‘This Isn’t Ready for Prime Time’: Brain Scans Predict Which Criminals Are More Likely to Reoffend
March 27th, 2013Via: Nature:
In a twist that evokes the dystopian science fiction of writer Philip K. Dick, neuroscientists have found a way to predict whether convicted felons are likely to commit crimes again from looking at their brain scans. Convicts showing low activity in a brain region associated with decision-making and action are more likely to be arrested again, and sooner.
Kent Kiehl, a neuroscientist at the non-profit Mind Research Network in Albuquerque, New Mexico, and his collaborators studied a group of 96 male prisoners just before their release. The researchers used functional magnetic resonance imaging (fMRI) to scan the prisoners’ brains during computer tasks in which subjects had to make quick decisions and inhibit impulsive reactions.
…
There is growing interest in using neuroimaging to predict specific behaviour, says Tor Wager, a neuroscientist at the University of Colorado in Boulder. He says that studies such as this one, which tie brain imaging to concrete clinical outcomes, “provide a new and so far very promising way” to find patterns of brain activity that have broader implications for society.

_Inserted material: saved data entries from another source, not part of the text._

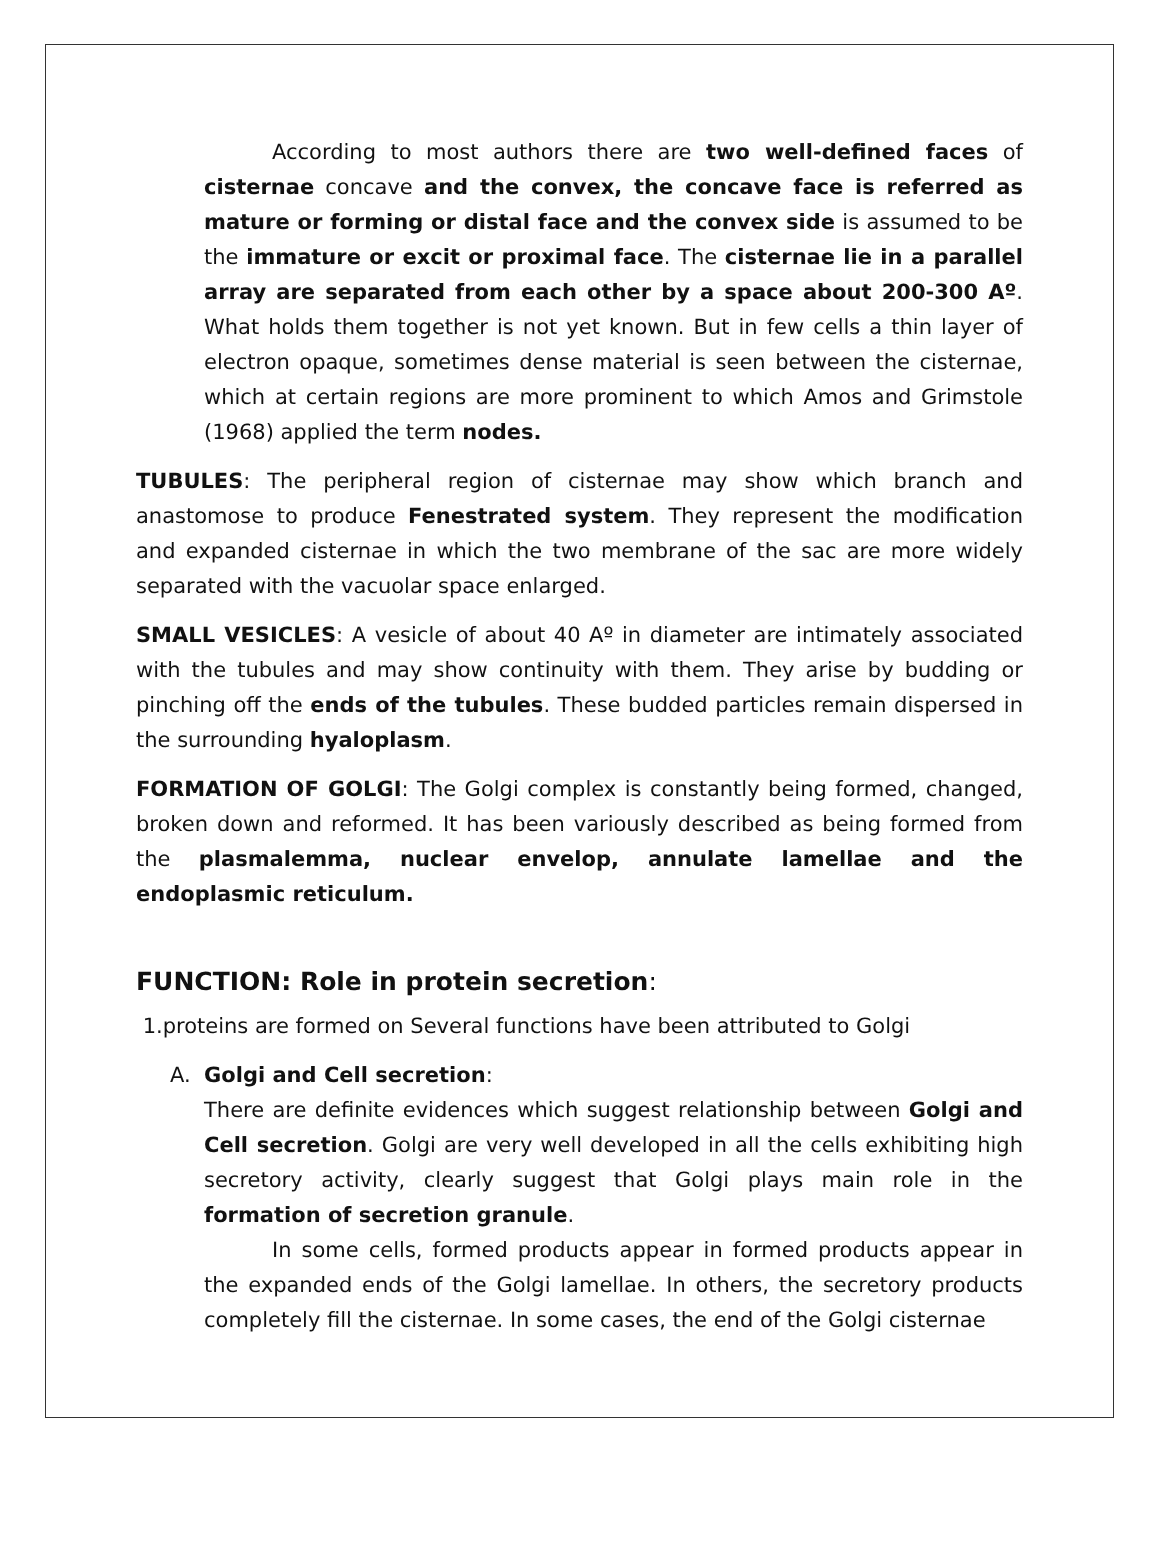According to most authors there are two well-defined faces of cisternae concave and the convex, the concave face is referred as mature or forming or distal face and the convex side is assumed to be the immature or excit or proximal face. The cisternae lie in a parallel array are separated from each other by a space about 200-300 Aº. What holds them together is not yet known. But in few cells a thin layer of electron opaque, sometimes dense material is seen between the cisternae, which at certain regions are more prominent to which Amos and Grimstole (1968) applied the term nodes.
TUBULES: The peripheral region of cisternae may show which branch and anastomose to produce Fenestrated system. They represent the modification and expanded cisternae in which the two membrane of the sac are more widely separated with the vacuolar space enlarged.
SMALL VESICLES: A vesicle of about 40 Aº in diameter are intimately associated with the tubules and may show continuity with them. They arise by budding or pinching off the ends of the tubules. These budded particles remain dispersed in the surrounding hyaloplasm.
FORMATION OF GOLGI: The Golgi complex is constantly being formed, changed, broken down and reformed. It has been variously described as being formed from the plasmalemma, nuclear envelop, annulate lamellae and the endoplasmic reticulum.
FUNCTION: Role in protein secretion:
1.proteins are formed on Several functions have been attributed to Golgi
A. Golgi and Cell secretion:
There are definite evidences which suggest relationship between Golgi and Cell secretion. Golgi are very well developed in all the cells exhibiting high secretory activity, clearly suggest that Golgi plays main role in the formation of secretion granule.
In some cells, formed products appear in formed products appear in the expanded ends of the Golgi lamellae. In others, the secretory products completely fill the cisternae. In some cases, the end of the Golgi cisternae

But the authors themselves stress that much more work is needed to prove that the technique is reliable and consistent, and that it is likely to flag only the truly high-risk felons and leave the low-risk ones alone. “This isn’t ready for prime time,” says Kiehl.
Wager adds that the part of the ACC examined in this study “is one of the most frequently activated areas in the human brain across all kinds of tasks and psychological states”. Low ACC activity could have a variety of causes — impulsivity, caffeine use, vascular health, low motivation or better neural efficiency — and not all of these are necessarily related to criminal behaviour.